◆ **Brief**
Using the records below, quote only the span that opens with the line containing "MTBGT.py parses the" and closes with the line containing "It is executed", exactly and inclusively.
• • •
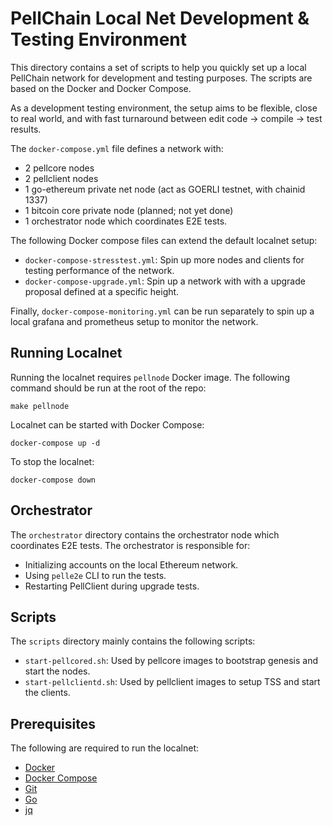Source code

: # PellChain Local Net Development & Testing Environment

This directory contains a set of scripts to help you quickly set up a
local PellChain network for development and testing purposes.
The scripts are based on the Docker
and Docker Compose.

As a development testing environment, the setup aims to be
flexible, close to real world, and with fast turnaround
between edit code -> compile -> test results.

The `docker-compose.yml` file defines a network with:

* 2 pellcore nodes
* 2 pellclient nodes
* 1 go-ethereum private net node (act as GOERLI testnet, with chainid 1337)
* 1 bitcoin core private node (planned; not yet done)
* 1 orchestrator node which coordinates E2E tests.

The following Docker compose files can extend the default localnet setup:

* `docker-compose-stresstest.yml`: Spin up more nodes and clients for testing performance of the network.
* `docker-compose-upgrade.yml`: Spin up a network with with a upgrade proposal defined at a specific height.

Finally, `docker-compose-monitoring.yml` can be run separately to spin up a local grafana and prometheus setup to monitor the network.

## Running Localnet

Running the localnet requires `pellnode` Docker image. The following command should be run at the root of the repo:

```
make pellnode
```

Localnet can be started with Docker Compose:

```
docker-compose up -d
```

To stop the localnet:

```
docker-compose down
```

## Orchestrator

The `orchestrator` directory contains the orchestrator node which coordinates E2E tests. The orchestrator is responsible for:

* Initializing accounts on the local Ethereum network.
* Using `pelle2e` CLI to run the tests.
* Restarting PellClient during upgrade tests.

## Scripts

The `scripts` directory mainly contains the following scripts:

* `start-pellcored.sh`: Used by pellcore images to bootstrap genesis and start the nodes.
* `start-pellclientd.sh`: Used by pellclient images to setup TSS and start the clients.

## Prerequisites

The following are required to run the localnet:

* [Docker](https://docs.docker.com/install/)
* [Docker Compose](https://docs.docker.com/compose/install/)
* [Git](https://git-scm.com/downloads)
* [Go](https://golang.org/doc/install)
* [jq](https://stedolan.github.io/jq/download/)
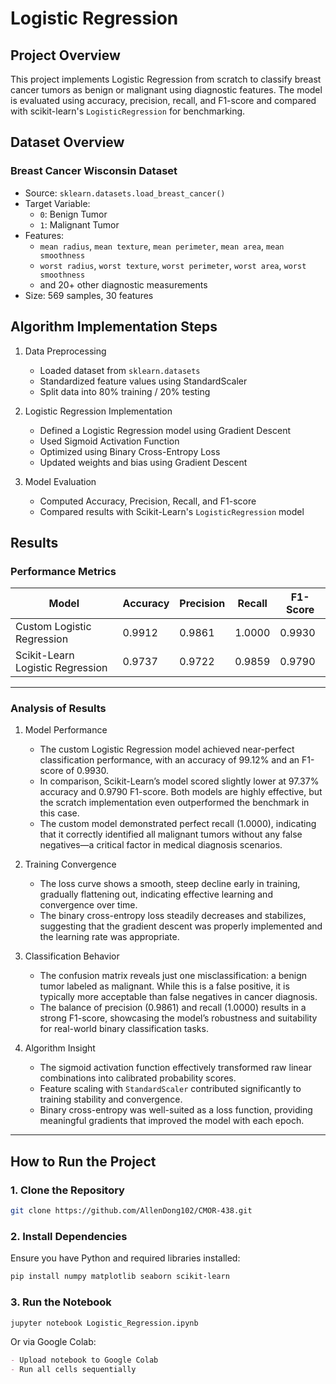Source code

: # Logistic Regression

## Project Overview
This project implements Logistic Regression from scratch to classify breast cancer tumors as benign or malignant using diagnostic features. The model is evaluated using accuracy, precision, recall, and F1-score and compared with scikit-learn's `LogisticRegression` for benchmarking.

## Dataset Overview
### Breast Cancer Wisconsin Dataset
- Source: `sklearn.datasets.load_breast_cancer()`
- Target Variable:
  - `0`: Benign Tumor
  - `1`: Malignant Tumor
- Features:
  - `mean radius`, `mean texture`, `mean perimeter`, `mean area`, `mean smoothness`
  - `worst radius`, `worst texture`, `worst perimeter`, `worst area`, `worst smoothness`
  - and 20+ other diagnostic measurements
- Size: 569 samples, 30 features

## Algorithm Implementation Steps
1. Data Preprocessing
   - Loaded dataset from `sklearn.datasets`
   - Standardized feature values using StandardScaler
   - Split data into 80% training / 20% testing

2. Logistic Regression Implementation
   - Defined a Logistic Regression model using Gradient Descent
   - Used Sigmoid Activation Function
   - Optimized using Binary Cross-Entropy Loss
   - Updated weights and bias using Gradient Descent

3. Model Evaluation
   - Computed Accuracy, Precision, Recall, and F1-score
   - Compared results with Scikit-Learn's `LogisticRegression` model

## Results
### Performance Metrics
| Model                        | Accuracy | Precision | Recall | F1-Score |
|-----------------------------|----------|-----------|--------|----------|
| Custom Logistic Regression  | 0.9912   | 0.9861    | 1.0000 | 0.9930   |
| Scikit-Learn Logistic Regression | 0.9737   | 0.9722    | 0.9859 | 0.9790   |

---

### Analysis of Results

1. Model Performance
   - The custom Logistic Regression model achieved near-perfect classification performance, with an accuracy of 99.12% and an F1-score of 0.9930.
   - In comparison, Scikit-Learn’s model scored slightly lower at 97.37% accuracy and 0.9790 F1-score. Both models are highly effective, but the scratch implementation even outperformed the benchmark in this case.
   - The custom model demonstrated perfect recall (1.0000), indicating that it correctly identified all malignant tumors without any false negatives—a critical factor in medical diagnosis scenarios.

2. Training Convergence
   - The loss curve shows a smooth, steep decline early in training, gradually flattening out, indicating effective learning and convergence over time.
   - The binary cross-entropy loss steadily decreases and stabilizes, suggesting that the gradient descent was properly implemented and the learning rate was appropriate.

3. Classification Behavior
   - The confusion matrix reveals just one misclassification: a benign tumor labeled as malignant. While this is a false positive, it is typically more acceptable than false negatives in cancer diagnosis.
   - The balance of precision (0.9861) and recall (1.0000) results in a strong F1-score, showcasing the model’s robustness and suitability for real-world binary classification tasks.

4. Algorithm Insight
   - The sigmoid activation function effectively transformed raw linear combinations into calibrated probability scores.
   - Feature scaling with `StandardScaler` contributed significantly to training stability and convergence.
   - Binary cross-entropy was well-suited as a loss function, providing meaningful gradients that improved the model with each epoch.

---

## How to Run the Project
### 1. Clone the Repository
```bash
git clone https://github.com/AllenDong102/CMOR-438.git
```

### 2. Install Dependencies
Ensure you have Python and required libraries installed:
```bash
pip install numpy matplotlib seaborn scikit-learn
```

### 3. Run the Notebook
```bash
jupyter notebook Logistic_Regression.ipynb
```

Or via Google Colab:
```markdown
- Upload notebook to Google Colab
- Run all cells sequentially
```
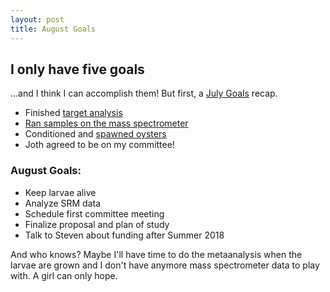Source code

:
 ```yaml
---
layout: post
title: August Goals
---
```


## I only have five goals

...and I think I can accomplish them! But first, a [July Goals](https://yaaminiv.github.io/July-Goals/) recap.

- Finished [target analysis](https://yaaminiv.github.io/Selecting-SRM-Targets-Part7/)
- [Ran samples on the mass spectrometer](https://yaaminiv.github.io/SRM-Assay-Day9/)
- Conditioned and [spawned oysters](https://yaaminiv.github.io/Gigas-Larvae-Day0/)
- Joth agreed to be on my committee!

### August Goals:

- Keep larvae alive
- Analyze SRM data
- Schedule first committee meeting
- Finalize proposal and plan of study
- Talk to Steven about funding after Summer 2018

And who knows? Maybe I'll have time to do the metaanalysis when the larvae are grown and I don't have anymore mass spectrometer data to play with. A girl can only hope.


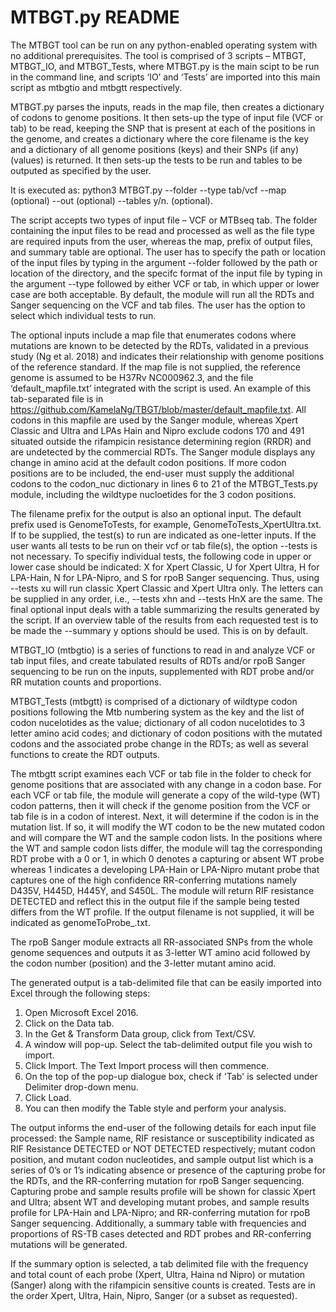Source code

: # MTBGT.py README

The MTBGT tool can be run on any python-enabled operating system with no additional prerequisites. The tool is comprised of 3 scripts – MTBGT, MTBGT_IO, and MTBGT_Tests, where MTBGT.py is the main scipt to be run in the command line, and scripts ‘IO’ and ‘Tests’ are imported into this main script as mtbgtio and mtbgtt respectively.

MTBGT.py parses the inputs, reads in the map file, then creates a dictionary of codons to genome positions. It then sets-up the type of input file (VCF or tab) to be read, keeping the SNP that is present at each of the positions in the genome, and creates a dictionary where the core filename is the key and a dictionary of all genome positions (keys) and their SNPs (if any) (values) is returned. It then sets-up the tests to be run and tables to be outputed as specified by the user.

It is executed as: python3 MTBGT.py --folder <folderName> --type tab/vcf --map <codonMapFile> (optional) --out <outputFilename> (optional) --tables y/n. (optional).

The script accepts two types of input file – VCF or MTBseq tab. The folder containing the input files to be read and processed as well as the file type are required inputs from the user, whereas the map, prefix of output files, and summary table are optional. The user has to specify the path or location of the input files by typing in the argument --folder followed by the path or location of the directory, and the specifc format of the input file by typing in the argument --type followed by either VCF or tab, in which upper or lower case are both acceptable. By default, the module will run all the RDTs and Sanger sequencing on the VCF and tab files. The user has the option to select which individual tests to run. 

The optional inputs include a map file that enumerates codons where mutations are known to be detected by the RDTs, validated in a previous study (Ng et al. 2018) and indicates their relationship with genome positions of the reference standard. If the map file is not supplied, the reference genome is assumed to be H37Rv NC000962.3, and the file ‘default_mapfile.txt’ integrated with the script is used. An example of this tab-separated file is in https://github.com/KamelaNg/TBGT/blob/master/default_mapfile.txt. All codons in this mapfile are used by the Sanger module, whereas Xpert Classic and Ultra and LPAs Hain and Nipro exclude codons 170 and 491 situated outside the rifampicin resistance determining region (RRDR) and are undetected by the commercial RDTs. The Sanger module displays any change in amino acid at the default codon positions. If more codon positions are to be included, the end-user must supply the additional codons to the codon_nuc dictionary in lines 6 to 21 of the MTBGT_Tests.py module, including the wildtype nucloetides for the 3 codon positions.

The filename prefix for the output is also an optional input. The default prefix used is GenomeToTests, for example, GenomeToTests_XpertUltra.txt. If to be supplied, the test(s) to run are indicated as one-letter inputs. If the user wants all tests to be run on their vcf or tab file(s), the option --tests is not necessary. To specifiy individual tests, the following code in upper or lower case should be indicated: X for Xpert Classic, U for Xpert Ultra, H for LPA-Hain, N for LPA-Nipro, and S for rpoB Sanger sequencing. Thus, using --tests xu will run classic Xpert Classic and Xpert Ultra only. The letters can be supplied in any order, i.e., --tests xhn and --tests HnX are the same. The final optional input deals with a table summarizing the results generated by the script. If an overview table of the results from each requested test is to be made the --summary y options should be used. This is on by default.

MTBGT_IO (mtbgtio) is a series of functions to read in and analyze VCF or tab input files, and create tabulated results of RDTs and/or rpoB Sanger sequencing to be run on the inputs, supplemented with RDT probe and/or RR mutation counts and proportions.

MTBGT_Tests (mtbgtt) is comprised of a dictionary of wildtype codon positions following the Mtb numbering system as the key and the list of codon nucelotides as the value; dictionary of all codon nucelotides to 3 letter amino acid codes; and dictionary of codon positions with the mutated codons and the associated probe change in the RDTs; as well as several functions to create the RDT outputs.

The mtbgtt script examines each VCF or tab file in the folder to check for genome positions that are associated with any change in a codon base. For each VCF or tab file, the module will generate a copy of the wild-type (WT) codon patterns, then it will check if the genome position from the VCF or tab file is in a codon of interest. Next, it will determine if the codon is in the mutation list. If so, it will modify the WT codon to be the new mutated codon and will compare the WT and the sample codon lists. In the positions where the WT and sample codon lists differ, the module will tag the corresponding RDT probe with a 0 or 1, in which 0 denotes a capturing or absent WT probe whereas 1 indicates a developing LPA-Hain or LPA-Nipro mutant probe that captures one of the high confidence RR-conferring mutations namely D435V, H445D, H445Y, and S450L. The module will return RIF resistance DETECTED and reflect this in the output file if the sample being tested differs from the WT profile. If the output filename is not supplied, it will be indicated as genomeToProbe_<nameofRDT>.txt.

The rpoB Sanger module extracts all RR-associated SNPs from the whole genome sequences and outputs it as 3-letter WT amino acid followed by the codon number (position) and the 3-letter mutant amino acid.

The generated output is a tab-delimited file that can be easily imported into Excel through the following steps: 
1) Open Microsoft Excel 2016.
2) Click on the Data tab.
3) In the Get & Transform Data group, click from Text/CSV.
4) A window will pop-up. Select the tab-delimited output file you wish to import.
5) Click Import. The Text Import process will then commence.
6) On the top of the pop-up dialogue box, check if 'Tab' is selected under Delimiter drop-down menu.
7) Click Load.
8) You can then modify the Table style and perform your analysis.

The output informs the end-user of the following details for each input file processed: the Sample name, RIF resistance or susceptibility indicated as RIF Resistance DETECTED or NOT DETECTED respectively; mutant codon position, and mutant codon nucleotides, and sample output list which is a series of 0’s or 1’s indicating absence or presence of the capturing probe for the RDTs, and the RR-conferring mutation for rpoB Sanger sequencing. Capturing probe and sample results profile will be shown for classic Xpert and Ultra; absent WT and developing mutant probes, and sample results profile for LPA-Hain and LPA-Nipro; and RR-conferring mutation for rpoB Sanger sequencing. Additionally, a summary table with frequencies and proportions of RS-TB cases detected and RDT probes and RR-conferring mutations will be generated.

If the summary option is selected, a tab delimited file with the frequency and total count of each probe (Xpert, Ultra, Haina nd Nipro) or mutation (Sanger) along with the rifampicin sensitive counts is created. Tests are in the order Xpert, Ultra, Hain, Nipro, Sanger (or a subset as requested).

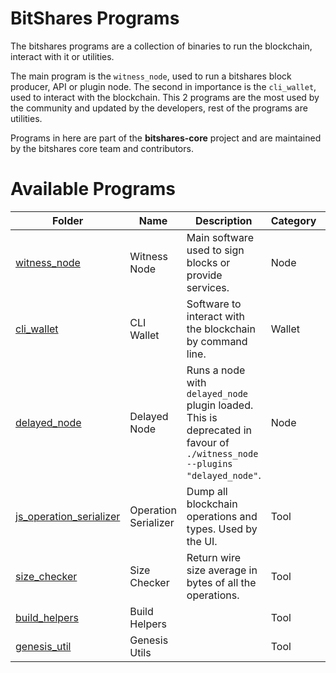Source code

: # BitShares Programs

The bitshares programs are a collection of binaries to run the blockchain, interact with it or utilities.

The main program is the `witness_node`, used to run a bitshares block producer, API or plugin node. The second in importance is the `cli_wallet`, used to interact with the blockchain. This 2 programs are the most used by the community and updated by the developers, rest of the programs are utilities.

Programs in here are part of the **bitshares-core** project and are maintained by the bitshares core team and contributors.


# Available Programs

Folder | Name  | Description | Category | Status | Help 
---|---|---|---|---|---
[witness_node](witness_node) | Witness Node | Main software used to sign blocks or provide services. | Node | Active | `./witness_node --help`
[cli_wallet](cli_wallet) | CLI Wallet | Software to interact with the blockchain by command line.  | Wallet | Active | `./cli_wallet --help` 
[delayed_node](delayed_node) | Delayed Node | Runs a node with `delayed_node` plugin loaded. This is deprecated in favour of `./witness_node --plugins "delayed_node"`. | Node | Deprecated | `./delayed_node --help`
[js_operation_serializer](js_operation_serializer) | Operation Serializer | Dump all blockchain operations and types. Used by the UI. | Tool | Old | `./js_operation_serializer`
[size_checker](size_checker) | Size Checker | Return wire size average in bytes of all the operations.  | Tool | Old | `./size_checker`
[build_helpers](build_helpers) | Build Helpers | | Tool | Old | `./member_enumerator` and `./cat-parts`
[genesis_util](genesis_util) | Genesis Utils | | Tool | Old |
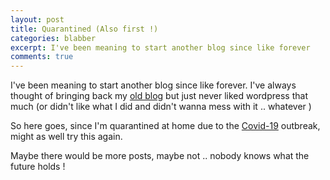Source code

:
```yaml
---
layout: post
title: Quarantined (Also first !)
categories: blabber
excerpt: I've been meaning to start another blog since like forever
comments: true
---
```


I've been meaning to start another blog since like forever. I've always thought of bringing back my [old blog](http://jimmaru.wordpress.com) but just never liked wordpress that much (or didn't like what I did and didn't wanna mess with it .. whatever )

So here goes, since I'm quarantined at home due to the [Covid-19](https://en.wikipedia.org/wiki/Coronavirus_disease_2019) outbreak, might as well try this again.

Maybe there would be more posts, maybe not .. nobody knows what the future holds !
• • •
◆ **Written answer**
MTBGT.py parses the inputs, reads in the map file, then creates a dictionary of codons to genome positions. It then sets-up the type of input file (VCF or tab) to be read, keeping the SNP that is present at each of the positions in the genome, and creates a dictionary where the core filename is the key and a dictionary of all genome positions (keys) and their SNPs (if any) (values) is returned. It then sets-up the tests to be run and tables to be outputed as specified by the user.

It is executed as: python3 MTBGT.py --folder <folderName> --type tab/vcf --map <codonMapFile> (optional) --out <outputFilename> (optional) --tables y/n. (optional).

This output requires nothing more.